[Opening Provided records section]

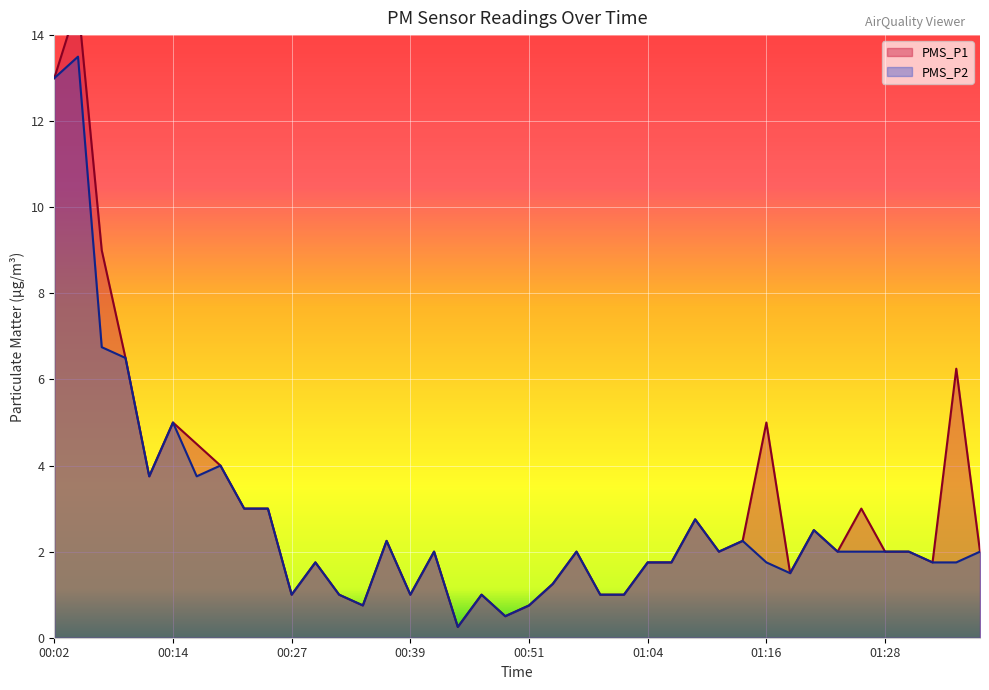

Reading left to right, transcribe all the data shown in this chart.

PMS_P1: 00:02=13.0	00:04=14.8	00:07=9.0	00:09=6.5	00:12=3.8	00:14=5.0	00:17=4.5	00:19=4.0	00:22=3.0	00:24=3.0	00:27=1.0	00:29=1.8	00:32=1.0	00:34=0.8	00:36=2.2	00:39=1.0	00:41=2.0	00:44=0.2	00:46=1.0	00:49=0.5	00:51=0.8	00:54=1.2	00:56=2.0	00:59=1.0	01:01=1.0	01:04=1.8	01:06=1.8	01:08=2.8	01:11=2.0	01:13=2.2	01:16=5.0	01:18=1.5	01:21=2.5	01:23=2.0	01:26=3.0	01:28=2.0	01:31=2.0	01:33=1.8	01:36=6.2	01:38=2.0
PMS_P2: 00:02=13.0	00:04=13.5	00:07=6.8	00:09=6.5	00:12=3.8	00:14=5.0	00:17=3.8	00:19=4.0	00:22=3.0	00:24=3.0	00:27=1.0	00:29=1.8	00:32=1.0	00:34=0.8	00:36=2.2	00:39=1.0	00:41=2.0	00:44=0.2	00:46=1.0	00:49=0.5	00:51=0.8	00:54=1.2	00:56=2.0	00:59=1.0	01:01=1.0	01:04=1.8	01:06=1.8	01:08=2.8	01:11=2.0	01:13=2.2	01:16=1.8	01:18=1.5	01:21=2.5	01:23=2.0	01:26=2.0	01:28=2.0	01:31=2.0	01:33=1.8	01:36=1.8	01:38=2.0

[Closing Provided records section]
[Opening Provided records section]

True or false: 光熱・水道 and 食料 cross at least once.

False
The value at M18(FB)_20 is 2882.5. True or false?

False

[Closing Provided records section]

**Requirement**
Show each line of the records above that contains the string "True".

**Task output**
True or false: 光熱・水道 and 食料 cross at least once.
The value at M18(FB)_20 is 2882.5. True or false?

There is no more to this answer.